Cet exercice a été fait par chaque ministère. L’an prochain, Ottawa tentera de trouver des «mesures horizontales», soit des initiatives qui pourraient être appliquées à travers l’appareil gouvernemental.

«Comment on peut prendre une des meilleures pratiques dans un ministère et l'amener dans les autres ? donne-t-il en exemple. Comment des outils d'intelligence artificielle peuvent-ils servir différents ministères

Pour l’opposition conservatrice, le budget Champagne n’a rien d’austère. On souligne que le déficit prévu se creuse à 78,3 milliards $ en 2025-2026, contre 51,7 milliards $ l’an dernier.

«Aujourd'hui, les libéraux ont introduit le déficit le plus grand et coûteux dans l'histoire de notre pays hors de la COVID», avait dénoncé le chef de l’opposition officielle, Pierre Poilievre, en chambre lors du dévoilement du budget en novembre.

M. Champagne défend son approche. Il estime que le Canada est dans une position solide, avec un ratio dette/PIB inférieur aux autres pays du G7.

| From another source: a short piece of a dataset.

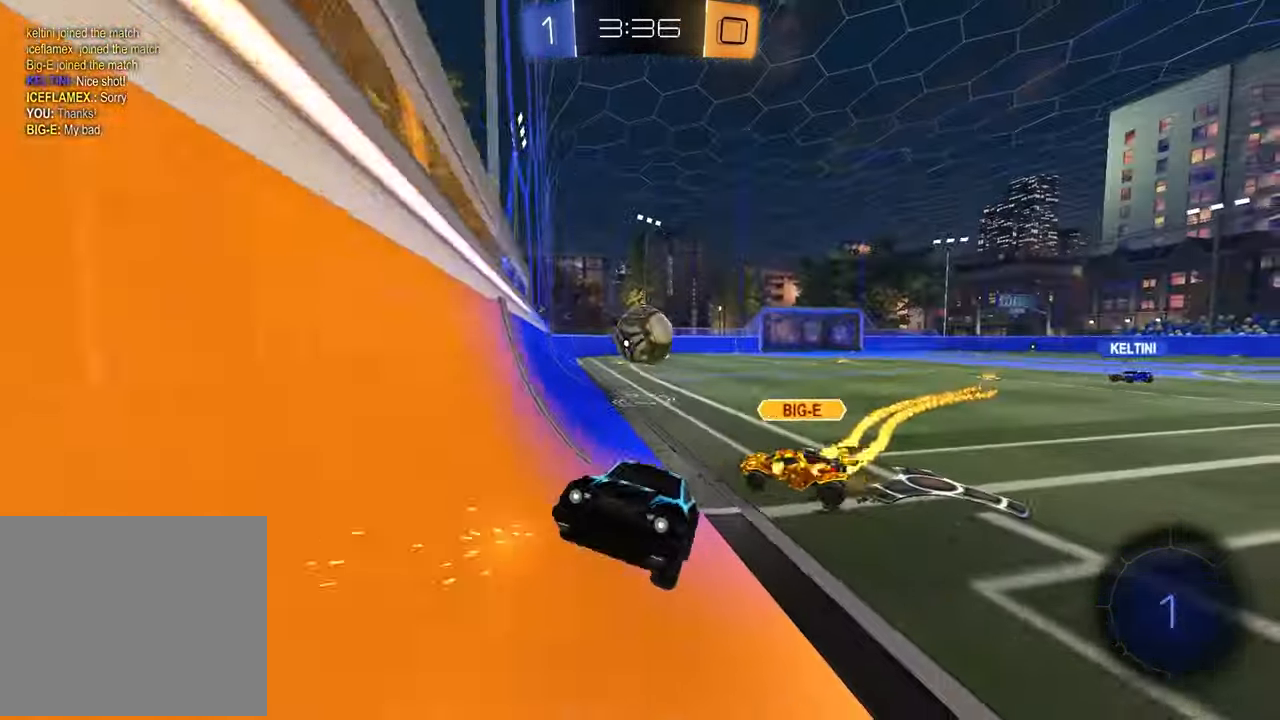
{"buttons": ["L1", "R2"], "left_stick": "left", "right_stick": "center", "events": [[150, "L1", "up"], [500, "L1", "down"]]}
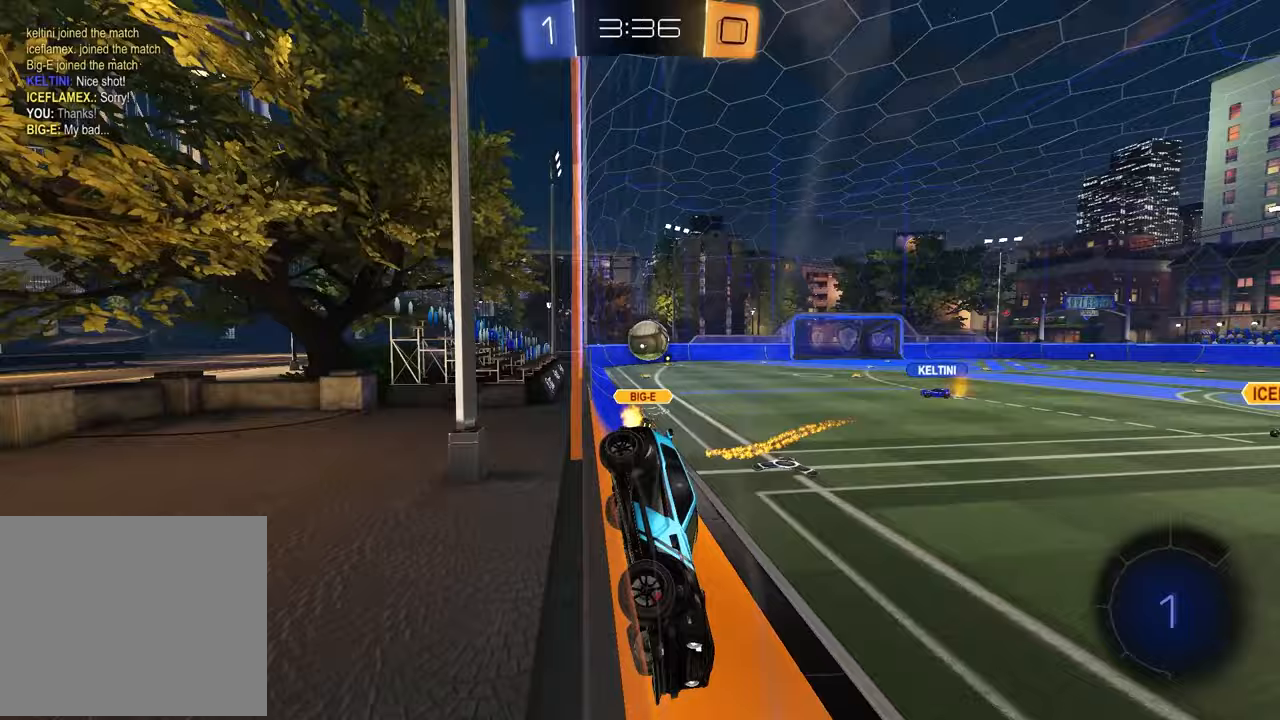
{"buttons": ["R2"], "left_stick": "left", "right_stick": "center", "events": [[117, "L1", "up"]]}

«Le Fonds monétaire international (FMI) dit bien : "si vous avez la capacité fiscale, il faut investir dans des secteurs qui vont faire de la croissance : infrastructure, logement, productivité, compétitivité et défense". C’est exactement ça qu’on fait.»

M. Champagne défend aussi le changement des ancrages budgétaires, soit les cibles que se donne son ministère pour assurer la viabilité des finances publiques à long terme.

L’objectif est maintenant de réduire le poids du déficit par rapport au produit intérieur brut (PIB). Auparavant, c’était plutôt la dette qui devait diminuer en comparaison de l’économie canadienne.

La décision a été critiquée par le directeur parlementaire du budget par intérim, Jason Jacques. Il remettait en question la pertinence de modifier rapidement un indicateur utilisé de longue date, lors d’un passage en commission parlementaire en novembre.

Pour sa part, M. Champagne juge que le nouveau ratio est plus sévère que le précédent. Le ratio dette/PIB pourrait toujours descendre avec une économie en croissance, souligne-t-il. Le nouvel ancrage budgétaire pointerait plus directement vers la réduction des déficits budgétaires, selon lui.

Réagir à l’électrochoc

Au cours de l’entrevue, M. Champagne a utilisé plusieurs expressions pour marquer la nécessité d’un virage, tant économique que budgétaire.

Le député de Saint-Maurice—Champlain avait toutefois géré plusieurs portefeuilles au sein du gouvernement Trudeau, notamment les Affaires étrangères et l’Économie.

Était-il à l’aise avec les orientations du précédent premier ministre ? «Je dirais que le monde a changé», répond M. Champagne, qui a évité de critiquer directement son ancien patron.

L’élection du président américain, Donald Trump, a forcé une prise de conscience sur la dépendance du Canada face à son puissant voisin, selon le ministre. À cela s’ajoutent de grands changements technologiques, comme le développement de l’intelligence artificielle, et éventuellement de l’informatique quantique.

«Ça a donné un peu d'électrochocs au Canada, selon lui. Peut-être que pendant des années, avec le dollar canadien, avec la proximité du marché américain, avec la nature des échanges commerciaux, il y avait peut-être un peu de complaisance.»

«Et là on se dit : "dans un monde où il vente plus fort, bien là, on a besoin de mettre la maison en ordre" », enchaîne-t-il.